Future research should focus on longer-term outcomes, head-to-head comparisons with emerging therapies, and mechanistic studies to refine patient selection and optimize renal protection.
References
- Fadini GP, Longato E, Morieri ML, et al. Long-term preservation of kidney function with SGLT-2 inhibitors versus comparator drugs in people with type 2 diabetes and chronic kidney disease. Diabetes Obes Metab. 2025 Sep;27(9):5182-5191. doi:10.1111/dom.16569.
- Heerspink HJL, Stefánsson BV, Correa-Rotter R, et al. Dapagliflozin in Patients with Chronic Kidney Disease. N Engl J Med. 2020;383(15):1436–1446.

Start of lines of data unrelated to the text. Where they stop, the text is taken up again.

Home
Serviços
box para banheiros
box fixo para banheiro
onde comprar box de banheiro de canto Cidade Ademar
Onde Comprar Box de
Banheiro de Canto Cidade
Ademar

- Neal B, Perkovic V, Mahaffey KW, et al. Canagliflozin and Cardiovascular and Renal Events in Type 2 Diabetes. N Engl J Med. 2017;377(7):644–657.
- American Diabetes Association. Standards of Medical Care in Diabetes—2023. Diabetes Care. 2023;46(Suppl 1):S1–S100.
- Kidney Disease: Improving Global Outcomes (KDIGO) Diabetes Work Group. KDIGO 2020 Clinical Practice Guideline for Diabetes Management in Chronic Kidney Disease. Kidney Int Suppl. 2020;10(1):S1–S115.